● **INSTRUCTION**:
A single number is expected: the count of lines in the entries below that contain "jako".

● **EXERCISE DATA**:
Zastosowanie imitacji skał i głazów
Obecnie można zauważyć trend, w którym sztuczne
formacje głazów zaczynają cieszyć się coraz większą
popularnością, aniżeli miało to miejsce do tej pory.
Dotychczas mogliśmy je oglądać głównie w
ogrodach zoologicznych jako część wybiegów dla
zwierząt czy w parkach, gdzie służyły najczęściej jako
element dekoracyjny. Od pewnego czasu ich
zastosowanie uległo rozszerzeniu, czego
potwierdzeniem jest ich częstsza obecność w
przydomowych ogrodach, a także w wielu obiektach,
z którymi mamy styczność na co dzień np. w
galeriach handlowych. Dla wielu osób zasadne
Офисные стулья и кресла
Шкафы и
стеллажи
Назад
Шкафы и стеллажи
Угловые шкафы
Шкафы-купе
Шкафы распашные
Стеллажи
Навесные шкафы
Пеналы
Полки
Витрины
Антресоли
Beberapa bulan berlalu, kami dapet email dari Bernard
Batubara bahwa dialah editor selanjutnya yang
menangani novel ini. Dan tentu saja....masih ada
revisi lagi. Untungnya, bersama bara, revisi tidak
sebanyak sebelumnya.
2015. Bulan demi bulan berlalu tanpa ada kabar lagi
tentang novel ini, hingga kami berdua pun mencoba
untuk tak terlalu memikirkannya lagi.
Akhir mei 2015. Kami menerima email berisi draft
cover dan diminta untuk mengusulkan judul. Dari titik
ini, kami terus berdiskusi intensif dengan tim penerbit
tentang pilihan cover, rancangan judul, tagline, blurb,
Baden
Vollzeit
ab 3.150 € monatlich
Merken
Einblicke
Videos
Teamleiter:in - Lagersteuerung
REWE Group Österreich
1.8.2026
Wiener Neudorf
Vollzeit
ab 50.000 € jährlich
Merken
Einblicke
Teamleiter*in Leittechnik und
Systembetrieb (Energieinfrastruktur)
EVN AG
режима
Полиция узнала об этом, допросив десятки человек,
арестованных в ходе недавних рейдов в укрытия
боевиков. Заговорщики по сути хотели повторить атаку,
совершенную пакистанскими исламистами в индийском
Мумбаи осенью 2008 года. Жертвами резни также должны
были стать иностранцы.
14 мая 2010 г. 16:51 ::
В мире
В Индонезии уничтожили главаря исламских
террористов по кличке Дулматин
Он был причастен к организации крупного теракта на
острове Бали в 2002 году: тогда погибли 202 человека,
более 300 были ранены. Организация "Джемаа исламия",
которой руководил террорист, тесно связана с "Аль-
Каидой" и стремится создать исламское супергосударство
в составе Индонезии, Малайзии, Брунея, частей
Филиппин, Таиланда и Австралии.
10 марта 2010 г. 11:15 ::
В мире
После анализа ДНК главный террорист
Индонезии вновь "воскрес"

● **RESPONSE TO THIS EXERCISE**:
2